Wednesday, September 28, 2011

The Length of International Addresses and Your Database

Tags: international addresses, address formats, international mail, data quality, database, database address fields

The address is the single most important item in getting your mail delivered.  No matter how good your mailing services company may be, what's inside the envelope or the package just will not get to its destination without a deliverable address.  Yet incorrect addresses and undeliverable mail remain a persistent problem.  

What can a company do to limit this problem?  The solution begins with implementing and following good data quality practices.  And that starts with database design.  Many international addresses are too lengthy for a database designed for U.S. addresses, with too many lines or lines that are too long or both.  (No matter what country you reside in addresses from some other countries will be too lengthy to fit in a domestic format.)  Obviously, the requirements will depend on the countries in your database and decisions on whether you translate some fields, such as the honorific, to their equivalents in English (or your language).  Be aware if you translate that some terms may have no exact equivalent.

While many databases store address information in the fields (family name, building number, town and so forth) that make up the lines of the address, the information may come in as lines on a web form or application and must be returned to that format if something is mailed.  It is therefore useful to discuss the number of lines needed for a quality address, as well as the length of the lines and the length of individual fields within them.

The table below, with statistics derived from a number of international databases maintained in the U.S., gives an indication of the space requirements.  It is likely that the databases referenced below have concatenated multiple shorter lines into fewer longer lines for the U.K., as addresses in the U.K. generally have more lines than shown in the table. 

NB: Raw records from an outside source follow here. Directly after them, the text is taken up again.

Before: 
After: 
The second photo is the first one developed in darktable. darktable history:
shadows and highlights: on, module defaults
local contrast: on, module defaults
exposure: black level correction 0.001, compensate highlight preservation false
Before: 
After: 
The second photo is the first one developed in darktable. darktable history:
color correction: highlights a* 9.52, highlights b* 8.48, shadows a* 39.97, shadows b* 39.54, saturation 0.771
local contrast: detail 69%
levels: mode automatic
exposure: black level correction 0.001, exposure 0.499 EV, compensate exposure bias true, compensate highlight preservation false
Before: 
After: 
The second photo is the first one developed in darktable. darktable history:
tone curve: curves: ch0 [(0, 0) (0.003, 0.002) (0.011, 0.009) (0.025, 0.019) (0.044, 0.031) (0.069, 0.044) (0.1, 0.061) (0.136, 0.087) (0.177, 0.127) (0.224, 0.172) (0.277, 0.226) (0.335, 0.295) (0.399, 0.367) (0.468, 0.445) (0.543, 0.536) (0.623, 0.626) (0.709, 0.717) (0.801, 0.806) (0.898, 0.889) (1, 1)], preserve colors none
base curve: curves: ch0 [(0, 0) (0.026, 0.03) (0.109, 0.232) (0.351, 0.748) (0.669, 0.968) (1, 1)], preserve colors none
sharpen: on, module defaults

Average number of address lines Maximum lines Average number of characters/line Maximum characters/line
World 5.9 10 14.8 54
Germany 5.4 8 15.9 30
Mexico 6.1 9 18.6 30
U.K. 6.8 10 11.3 40
U.S. 4.1 6 18.9 30

Some countries use more lines – sometimes many more – in addresses.  Many East Asian countries, the U.K., some of its former colonies, and any countries using descriptive addresses (e.g. the house with the red door across from the church) fall into this group, with a possible 5 or 6 lines in addition to the addressee's name, organizational title, the organization's name and department, and the country name.  Altogether this can come to a total of 11 lines.  In most cases, the individual lines in addresses with many more lines tend to be shorter.  In many databases, these shorter lines are combined into a single line with a comma separating what would be different lines if the address were written by a resident of the destination country.

Lengthy words create both longer address lines and longer individual fields.  Compound nouns are particularly well known for creating lengthy street names.  The Germanic languages of northern Europe all use compound nouns and lengthy street names are common in Austria, Germany, the Netherlands and the Scandinavian countries.  These lengthier words mean that fields in the database and the resulting address lines are longer.  Unfortunately, there is sometimes no solution to this.  For example, Escherheimerlandstrasse in Frankfurt, Germany is abbreviated Escherheimerlandstr.  (Strasse is street in German.)
 
Lengthy words also occur in some languages with compound words.  Some regions of India are known for lengthy individual, street and city names and some Indians will shorten their names for everyday purposes.  However, the city of Thiruvananthapuram has no shortened form.  Thailand is also known for very long names and words.  Suffice it to say that the full transliterated name of Bangkok is Krung Thep Mahanakhon Amon Rattanakosin Mahintharayutthaya Mahadilok Phop Noppharat Ratchathani Burirom Udomratchaniwet Mahasathan Amon Phiman Awatan Sathit Sakkathattiya Witsanukam Prasit – a colossal 188 characters.

These comments also apply to individuals' honorifics and names.  Lengthy or compound family and personal names are common internationally, as are names with more than two segments.  The common American usage of first, middle and last name can be misleading since internationally a "middle" name may be part of the family name or the "last" name in the string may be the personal name.  Single names are also used (e.g., Suharto or Thant).  Common honorifics in many languages require more than 4 characters and some have no common abbreviation.  WorldVu's database allows for 12 characters and we use them all for the German who gave his honorific as "Dr. Dr. Ing."

The cost of maintaining correct addresses is often offset by the cost savings from printing, processing, and postage on undeliverable addresses – and incalculable benefit of an improved corporate image.